Professor Hans Achterhuis, the first-ever ‘Denker des Vaderlands’

Professor Hans Achterhuis, the first-ever ‘Denker des Vaderlands’

After becoming professor emeritus of philosophy, Professor Hans Achterhuis, who taught at University of Twente from 1990 to 2007, was honoured as the first-ever Denker des Vaderlands (Philosopher Laureate). The NRC described Achterhuis as one of ‘the 12 greatest philosophers in the Netherlands, thinkers who change the way we see the world’.

Herman Johan (Hans) Achterhuis (1942) is a Dutch philosopher who specializes in social and technological philosophy. As a public intellectual he has regularly involved himself in debates in society, writing about issues such as development aid, social work, scarcity and technology. From 1990 until becoming professor emeritus in 2007, he held the chair of Philosophy at the University of Twente.

Achterhuis laid the foundations for the philosophy of technology at the university: between 1990 and 2007 his work offered many new insights and he shone a light on subjects that had never been discussed in such detail at the university of technology. Under his leadership the entire group began to focus on the philosophy of technology, in all its forms: ethics and technology, science and technology, politics and technology, and more. ‘High Tech, Human Touch’, even back then! Hans Achterhuis’s worldview formed a key part of his leadership style as chair. Social equality, something that was important to him, came up when his colleague Peter-Paul Verbeek announced he was going to be a father. Verbeek remembers: ‘Hans was astonished when I said I wanted to keep working full time. Why wasn’t I going to take one day a week off to spend time at home?’

Achterhuis gained his greatest fame through his books De markt van welzijn en geluk (The market of well-being and happiness, 1979) and Het rijk van de schaarste (Empire of scarcity, 1988). He won the 2003 Pierre Bayle Prize for cultural criticism, and in both 2009 and 2011 he was the winner of the Socrates Challenge Cup for, respectively, Met alle geweld (With all possible violence, 2008) and De utopie van de vrije markt (The utopia of the free market, 2010).

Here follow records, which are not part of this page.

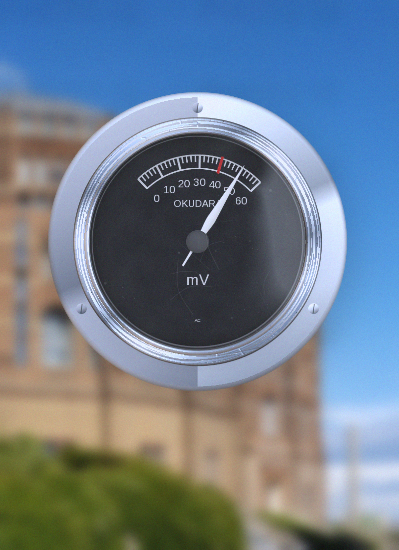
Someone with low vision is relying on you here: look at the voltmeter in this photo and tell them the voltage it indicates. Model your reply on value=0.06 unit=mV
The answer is value=50 unit=mV
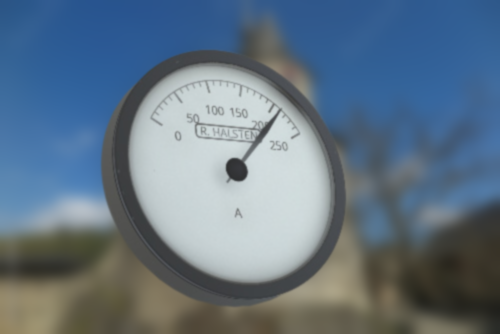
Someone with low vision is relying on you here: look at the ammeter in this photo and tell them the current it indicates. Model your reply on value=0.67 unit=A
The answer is value=210 unit=A
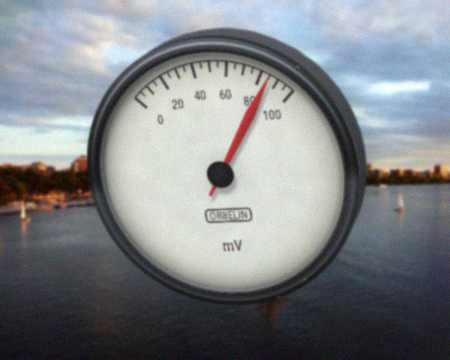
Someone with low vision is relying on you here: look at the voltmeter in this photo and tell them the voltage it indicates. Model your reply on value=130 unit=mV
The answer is value=85 unit=mV
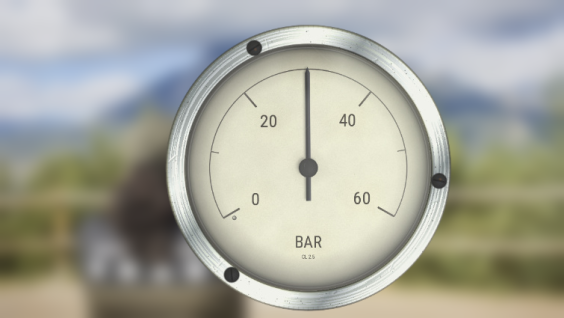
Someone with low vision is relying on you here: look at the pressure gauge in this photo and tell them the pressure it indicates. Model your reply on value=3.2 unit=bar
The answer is value=30 unit=bar
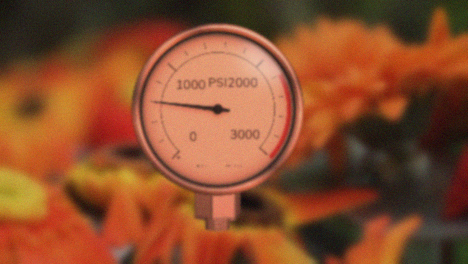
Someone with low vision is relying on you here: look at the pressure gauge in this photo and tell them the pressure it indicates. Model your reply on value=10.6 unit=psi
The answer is value=600 unit=psi
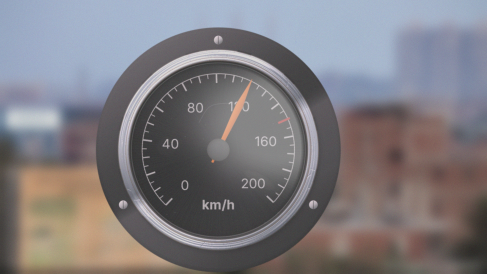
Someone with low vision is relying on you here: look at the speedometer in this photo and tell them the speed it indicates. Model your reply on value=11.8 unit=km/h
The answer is value=120 unit=km/h
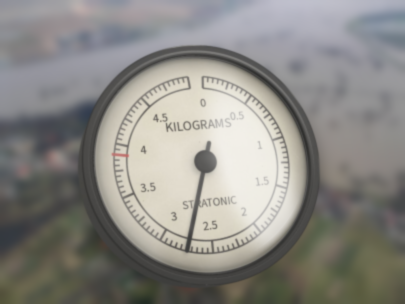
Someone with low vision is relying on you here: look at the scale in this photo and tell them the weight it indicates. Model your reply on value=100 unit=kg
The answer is value=2.75 unit=kg
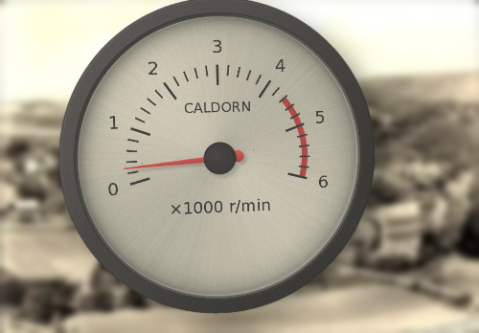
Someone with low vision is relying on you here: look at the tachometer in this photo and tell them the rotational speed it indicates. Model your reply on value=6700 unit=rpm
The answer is value=300 unit=rpm
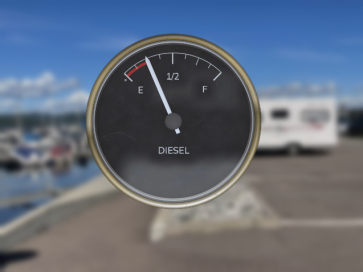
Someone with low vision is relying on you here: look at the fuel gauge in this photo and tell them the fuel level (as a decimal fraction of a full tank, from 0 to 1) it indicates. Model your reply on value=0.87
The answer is value=0.25
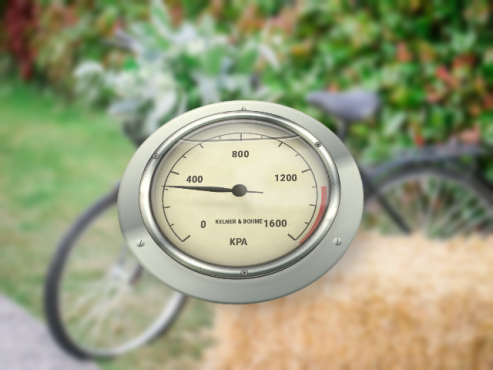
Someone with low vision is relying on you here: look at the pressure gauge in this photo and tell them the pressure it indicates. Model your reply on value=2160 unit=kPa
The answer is value=300 unit=kPa
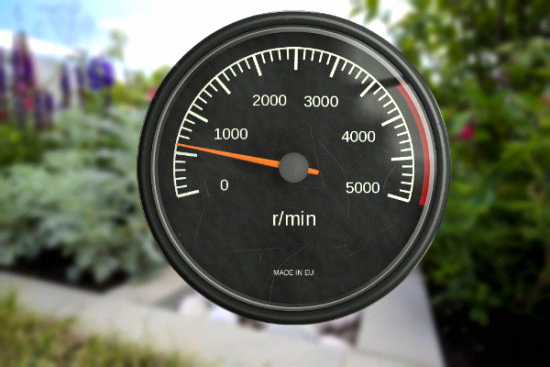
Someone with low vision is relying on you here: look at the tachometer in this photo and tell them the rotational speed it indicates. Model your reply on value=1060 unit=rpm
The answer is value=600 unit=rpm
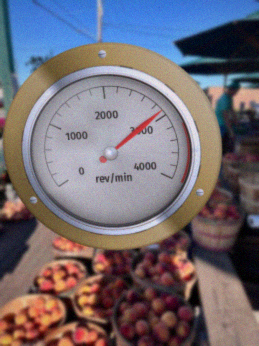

The books Achterhuis published after he became professor emeritus mainly centered around technological utopias – futuristic ideas of a better world in which technology would play a central role – and the morals of technology, or rather the feasibility of building morals into technology.

Achterhuis emphasized social philosophy in his work, focusing on issues such as international aid and technology. To gain greater understanding and experience of current issues, he subjected concepts such as labour, technology and violence to philosophical study. The book Met alle geweld is a fine example of this approach. Its principal focus is on understanding violence in a philosophical context, through historiography, current events and literary imagery in novels. This results in a comprehensive analysis that leads to the conclusion that we simply have to learn to live with violence.

De markt van welzijn en geluk, in which Achterhuis proposes that the huge growth in the welfare sector is not exclusively a sign of progress, was one of his most successful books. Het rijk van de schaarste can be read as a critique of the pursuit of progress; Achterhuis critiques this pursuit using the development of the philosophy of scarcity: to him, the phenomenon of scarcity is relative. Shortly after this book appeared Achterhuis was appointed professor of Philosophy, and extracts from this particular work of his formed the basis for a lot of debates in the lecture halls.

Four years after becoming professor emeritus, Achterhuis received a two-year appointment as the first-ever Denker des Vaderlands, an honorary title granted by the Stichting Maand van de Filosofie (Philosophy Month Foundation) together with Filosofie Magazine and Trouw newspaper.